-- RECORDS FOR THIS EXERCISE --
:::::
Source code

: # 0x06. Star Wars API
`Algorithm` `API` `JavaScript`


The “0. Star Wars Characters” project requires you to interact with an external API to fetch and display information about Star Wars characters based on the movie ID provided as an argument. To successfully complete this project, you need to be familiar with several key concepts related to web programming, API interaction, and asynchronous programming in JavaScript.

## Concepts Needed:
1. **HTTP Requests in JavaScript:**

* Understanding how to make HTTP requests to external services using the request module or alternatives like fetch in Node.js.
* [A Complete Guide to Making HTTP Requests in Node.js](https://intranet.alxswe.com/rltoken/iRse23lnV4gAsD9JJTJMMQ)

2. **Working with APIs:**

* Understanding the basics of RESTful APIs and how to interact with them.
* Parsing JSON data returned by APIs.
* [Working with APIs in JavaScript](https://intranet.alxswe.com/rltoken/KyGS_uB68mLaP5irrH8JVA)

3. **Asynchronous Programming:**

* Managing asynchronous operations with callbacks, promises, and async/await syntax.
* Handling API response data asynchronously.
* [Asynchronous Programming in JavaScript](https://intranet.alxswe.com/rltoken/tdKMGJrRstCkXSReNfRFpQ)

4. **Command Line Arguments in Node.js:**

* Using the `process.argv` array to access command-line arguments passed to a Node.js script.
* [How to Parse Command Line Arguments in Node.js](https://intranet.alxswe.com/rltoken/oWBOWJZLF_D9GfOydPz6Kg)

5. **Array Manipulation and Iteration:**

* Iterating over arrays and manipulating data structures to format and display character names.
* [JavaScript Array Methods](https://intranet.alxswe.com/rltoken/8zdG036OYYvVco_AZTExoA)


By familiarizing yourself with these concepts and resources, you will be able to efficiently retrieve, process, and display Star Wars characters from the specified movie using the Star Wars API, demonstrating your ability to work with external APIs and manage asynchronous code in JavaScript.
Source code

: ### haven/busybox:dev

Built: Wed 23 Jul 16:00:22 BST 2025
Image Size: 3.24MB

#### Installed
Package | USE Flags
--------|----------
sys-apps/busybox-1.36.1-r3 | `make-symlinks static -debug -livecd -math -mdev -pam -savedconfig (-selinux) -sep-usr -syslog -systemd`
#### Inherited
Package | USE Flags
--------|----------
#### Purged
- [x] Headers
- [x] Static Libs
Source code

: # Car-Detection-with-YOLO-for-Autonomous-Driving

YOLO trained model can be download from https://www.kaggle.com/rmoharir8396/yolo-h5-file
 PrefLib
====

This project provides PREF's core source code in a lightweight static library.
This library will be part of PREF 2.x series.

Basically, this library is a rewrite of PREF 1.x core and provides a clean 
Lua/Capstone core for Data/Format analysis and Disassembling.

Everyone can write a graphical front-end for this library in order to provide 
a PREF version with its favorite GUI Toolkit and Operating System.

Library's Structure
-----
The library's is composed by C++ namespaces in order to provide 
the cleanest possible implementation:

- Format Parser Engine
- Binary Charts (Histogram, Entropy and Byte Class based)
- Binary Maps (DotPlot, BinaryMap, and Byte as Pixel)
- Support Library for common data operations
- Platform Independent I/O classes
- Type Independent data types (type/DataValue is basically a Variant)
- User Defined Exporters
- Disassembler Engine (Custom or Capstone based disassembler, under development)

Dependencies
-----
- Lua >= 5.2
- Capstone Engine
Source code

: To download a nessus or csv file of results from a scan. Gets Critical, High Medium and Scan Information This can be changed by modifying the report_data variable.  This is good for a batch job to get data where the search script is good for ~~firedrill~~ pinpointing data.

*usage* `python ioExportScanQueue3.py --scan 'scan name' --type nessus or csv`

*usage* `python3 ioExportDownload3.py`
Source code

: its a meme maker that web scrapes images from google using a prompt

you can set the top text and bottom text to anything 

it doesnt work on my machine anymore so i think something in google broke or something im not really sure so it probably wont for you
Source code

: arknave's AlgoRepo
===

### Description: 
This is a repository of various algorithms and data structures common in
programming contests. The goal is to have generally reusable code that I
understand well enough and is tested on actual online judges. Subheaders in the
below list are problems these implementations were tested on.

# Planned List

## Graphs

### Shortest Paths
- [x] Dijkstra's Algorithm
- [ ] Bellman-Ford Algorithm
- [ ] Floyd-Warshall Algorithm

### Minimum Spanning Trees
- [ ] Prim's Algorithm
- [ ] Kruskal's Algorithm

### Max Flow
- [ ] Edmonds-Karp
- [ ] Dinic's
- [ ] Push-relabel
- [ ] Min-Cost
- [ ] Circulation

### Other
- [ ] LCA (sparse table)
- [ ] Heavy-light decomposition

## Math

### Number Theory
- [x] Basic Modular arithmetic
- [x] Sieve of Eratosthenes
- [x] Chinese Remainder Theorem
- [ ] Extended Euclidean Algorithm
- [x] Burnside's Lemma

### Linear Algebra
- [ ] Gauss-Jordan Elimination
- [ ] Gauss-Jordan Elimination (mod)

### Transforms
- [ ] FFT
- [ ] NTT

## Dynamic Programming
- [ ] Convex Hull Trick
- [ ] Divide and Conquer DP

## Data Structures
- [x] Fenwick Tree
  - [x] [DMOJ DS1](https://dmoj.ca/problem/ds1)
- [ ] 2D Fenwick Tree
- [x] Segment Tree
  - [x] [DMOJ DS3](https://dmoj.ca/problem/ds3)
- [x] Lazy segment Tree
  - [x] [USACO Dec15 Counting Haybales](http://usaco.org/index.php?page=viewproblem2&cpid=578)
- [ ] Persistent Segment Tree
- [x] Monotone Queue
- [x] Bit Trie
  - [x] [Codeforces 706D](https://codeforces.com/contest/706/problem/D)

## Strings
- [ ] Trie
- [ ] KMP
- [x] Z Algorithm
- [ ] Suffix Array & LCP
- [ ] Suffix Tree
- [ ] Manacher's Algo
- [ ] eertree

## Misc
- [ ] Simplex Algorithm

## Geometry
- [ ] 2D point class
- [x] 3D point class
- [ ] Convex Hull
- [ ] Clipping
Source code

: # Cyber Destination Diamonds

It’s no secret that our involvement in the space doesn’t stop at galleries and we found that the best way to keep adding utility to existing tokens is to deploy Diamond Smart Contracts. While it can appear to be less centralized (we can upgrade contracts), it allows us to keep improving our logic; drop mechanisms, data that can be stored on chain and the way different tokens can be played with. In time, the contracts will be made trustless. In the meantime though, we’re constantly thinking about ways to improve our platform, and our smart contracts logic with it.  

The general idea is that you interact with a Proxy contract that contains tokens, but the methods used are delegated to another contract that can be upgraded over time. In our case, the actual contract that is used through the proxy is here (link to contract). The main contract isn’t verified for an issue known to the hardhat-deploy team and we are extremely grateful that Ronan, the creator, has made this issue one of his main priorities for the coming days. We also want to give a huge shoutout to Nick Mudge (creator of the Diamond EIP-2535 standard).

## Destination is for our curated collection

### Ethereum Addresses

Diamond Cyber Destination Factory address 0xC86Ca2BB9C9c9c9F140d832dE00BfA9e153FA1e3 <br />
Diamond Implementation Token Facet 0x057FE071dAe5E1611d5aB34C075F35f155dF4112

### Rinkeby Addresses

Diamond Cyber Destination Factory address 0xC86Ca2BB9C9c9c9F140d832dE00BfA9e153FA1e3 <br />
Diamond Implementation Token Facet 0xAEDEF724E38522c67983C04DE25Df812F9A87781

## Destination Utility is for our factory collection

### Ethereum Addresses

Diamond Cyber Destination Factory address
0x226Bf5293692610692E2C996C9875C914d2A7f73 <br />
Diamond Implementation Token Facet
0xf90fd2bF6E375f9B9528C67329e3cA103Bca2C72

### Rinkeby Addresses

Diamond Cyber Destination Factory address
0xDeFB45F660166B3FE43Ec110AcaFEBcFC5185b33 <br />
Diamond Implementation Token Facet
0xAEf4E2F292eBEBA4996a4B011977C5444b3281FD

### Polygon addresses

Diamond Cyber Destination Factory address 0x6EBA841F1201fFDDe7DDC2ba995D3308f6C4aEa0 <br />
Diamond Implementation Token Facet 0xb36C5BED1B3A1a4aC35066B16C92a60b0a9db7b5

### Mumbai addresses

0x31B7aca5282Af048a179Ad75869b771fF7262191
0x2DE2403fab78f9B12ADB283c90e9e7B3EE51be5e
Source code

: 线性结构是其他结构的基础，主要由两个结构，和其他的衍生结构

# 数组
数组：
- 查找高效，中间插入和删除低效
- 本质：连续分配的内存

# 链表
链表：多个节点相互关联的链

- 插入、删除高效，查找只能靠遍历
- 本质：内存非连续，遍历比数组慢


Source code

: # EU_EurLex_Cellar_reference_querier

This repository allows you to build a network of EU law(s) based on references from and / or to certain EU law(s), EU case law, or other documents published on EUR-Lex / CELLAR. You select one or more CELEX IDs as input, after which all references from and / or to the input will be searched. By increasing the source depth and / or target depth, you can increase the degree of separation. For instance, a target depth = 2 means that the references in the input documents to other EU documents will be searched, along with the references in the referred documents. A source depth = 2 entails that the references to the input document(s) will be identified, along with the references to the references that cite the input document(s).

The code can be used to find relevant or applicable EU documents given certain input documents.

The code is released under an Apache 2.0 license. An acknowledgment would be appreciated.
:::::
Extract all lines from the data in which "Independent" is found.

- Platform Independent I/O classes
- Type Independent data types (type/DataValue is basically a Variant)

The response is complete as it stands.